Cocktails for fourParis has the reputation as being one of the most beautiful cities in the world with the most inhospitable residents. Whether it deserves this label or not is still up for discussion. Needless to say, every visitor is not going to experience the same kind of reception. If you walk into a shop or a government office on a day when the desk clerk or sales person is in a foul mood – you might be caught in the fallout. Many unpleasant exchanges can easily be avoided simply by remembering to say ‘Bonjour Madame, or Bonjour Monsieur’ before you start to speak, and above all, don’t break into a conversation that’s already begun (including telephone conversations).
Friendship, on the other hand, is golden. If you plan on spending any time in France – or even if you spend a short time in France – and have the good fortune to be invited into a French home, do not take such an invitation lightly.
If, after the first visit, you and your hosts find common ground, there’s a good chance that you’ve found a friend for life (not a Facebook or Myspace friend). And with that friendship comes many responsibilities as well as pleasure. Friendships here are based first and foremost on natural affinities rather than ‘networking’. And it’s also about sharing. Sharing food, sharing laughter, sharing grief.
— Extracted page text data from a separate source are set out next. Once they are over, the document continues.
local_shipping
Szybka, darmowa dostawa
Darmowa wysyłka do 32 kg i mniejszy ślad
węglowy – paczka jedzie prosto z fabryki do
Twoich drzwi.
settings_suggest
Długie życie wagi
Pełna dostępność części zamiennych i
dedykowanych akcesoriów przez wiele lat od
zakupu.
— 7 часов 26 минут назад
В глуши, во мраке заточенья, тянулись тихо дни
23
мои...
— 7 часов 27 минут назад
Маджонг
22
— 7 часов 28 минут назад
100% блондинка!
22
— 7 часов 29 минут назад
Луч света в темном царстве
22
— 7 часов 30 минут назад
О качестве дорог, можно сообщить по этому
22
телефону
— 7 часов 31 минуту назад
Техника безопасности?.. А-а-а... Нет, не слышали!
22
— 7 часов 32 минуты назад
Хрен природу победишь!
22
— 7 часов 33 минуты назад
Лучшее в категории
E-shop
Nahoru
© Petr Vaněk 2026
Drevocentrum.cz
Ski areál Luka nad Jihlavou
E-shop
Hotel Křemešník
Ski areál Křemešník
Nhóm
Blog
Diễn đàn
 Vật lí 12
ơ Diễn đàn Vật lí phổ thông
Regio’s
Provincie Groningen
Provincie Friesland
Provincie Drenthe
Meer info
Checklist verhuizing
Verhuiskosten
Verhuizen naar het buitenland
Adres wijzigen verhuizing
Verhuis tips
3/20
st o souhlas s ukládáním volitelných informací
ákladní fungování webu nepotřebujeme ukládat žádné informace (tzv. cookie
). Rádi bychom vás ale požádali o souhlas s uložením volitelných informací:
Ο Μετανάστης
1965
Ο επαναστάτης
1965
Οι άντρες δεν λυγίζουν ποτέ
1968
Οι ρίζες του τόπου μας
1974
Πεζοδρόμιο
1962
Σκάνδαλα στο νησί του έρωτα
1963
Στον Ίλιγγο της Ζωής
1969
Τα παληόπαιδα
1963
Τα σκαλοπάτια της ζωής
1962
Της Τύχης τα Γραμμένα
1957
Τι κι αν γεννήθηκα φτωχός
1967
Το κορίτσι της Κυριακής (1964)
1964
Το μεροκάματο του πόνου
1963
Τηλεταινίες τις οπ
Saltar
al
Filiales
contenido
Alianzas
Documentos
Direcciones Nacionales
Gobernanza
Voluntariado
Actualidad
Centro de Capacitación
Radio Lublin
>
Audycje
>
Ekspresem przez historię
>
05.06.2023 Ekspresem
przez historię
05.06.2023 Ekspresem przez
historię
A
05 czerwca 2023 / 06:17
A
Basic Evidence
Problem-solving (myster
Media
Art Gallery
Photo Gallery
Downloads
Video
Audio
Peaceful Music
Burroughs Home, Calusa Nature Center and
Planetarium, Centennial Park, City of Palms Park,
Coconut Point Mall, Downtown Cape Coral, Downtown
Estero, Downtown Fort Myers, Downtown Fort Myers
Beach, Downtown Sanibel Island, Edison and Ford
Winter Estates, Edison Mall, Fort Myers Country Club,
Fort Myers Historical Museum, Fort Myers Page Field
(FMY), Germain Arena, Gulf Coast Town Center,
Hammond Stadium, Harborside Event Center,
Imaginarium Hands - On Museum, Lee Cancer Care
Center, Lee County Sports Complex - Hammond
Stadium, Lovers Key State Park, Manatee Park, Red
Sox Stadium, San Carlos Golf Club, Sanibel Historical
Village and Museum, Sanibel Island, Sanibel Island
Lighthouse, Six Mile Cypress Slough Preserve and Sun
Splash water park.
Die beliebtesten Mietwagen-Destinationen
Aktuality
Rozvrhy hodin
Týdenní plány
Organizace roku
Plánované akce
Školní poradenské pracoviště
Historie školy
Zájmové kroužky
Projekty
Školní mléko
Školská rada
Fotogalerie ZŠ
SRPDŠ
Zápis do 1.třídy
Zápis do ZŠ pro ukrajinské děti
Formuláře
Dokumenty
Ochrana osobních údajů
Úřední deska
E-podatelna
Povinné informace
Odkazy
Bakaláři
For Americans (and possibly for British visitors as well), one really has to readjust one’s concept of time when it comes to socializing. Last night we were invited to a family home for cocktails. We arrived at 6:30 pm and stayed until 10 pm. Andre, our host, had spent the entire afternoon preparing the appetizers: puff pastry filled with goat cheese, melon nectar with mint from the garden, mini quiche lorraine, salmon mousse. There were just four of us.
If you’re invited to a family’s home, plan on spending some time. Leave your watch at your hotel. Likewise, if you invite French friends to your apartment, there’s never need to feel rushed, particularly in bringing out the main course for a meal. The most difficult part of any visit is how to say ‘goodbye’ which is why no one ever says ‘goodbye’ in France, but only, ‘until we meet again’ or ‘au revoir’.
Originally, we had met Andre in a snowstorm. He helped us move the car out of a snow drift. That’s how the friendship began. In fact, many of our friendships in France have begun as sheer accidental encounters. Another friend I met while jogging.
If you’re thinking about finding a good souvenir of France, consider the idea of making a friend and you may discover that friend to be a treasure more valuable than gold.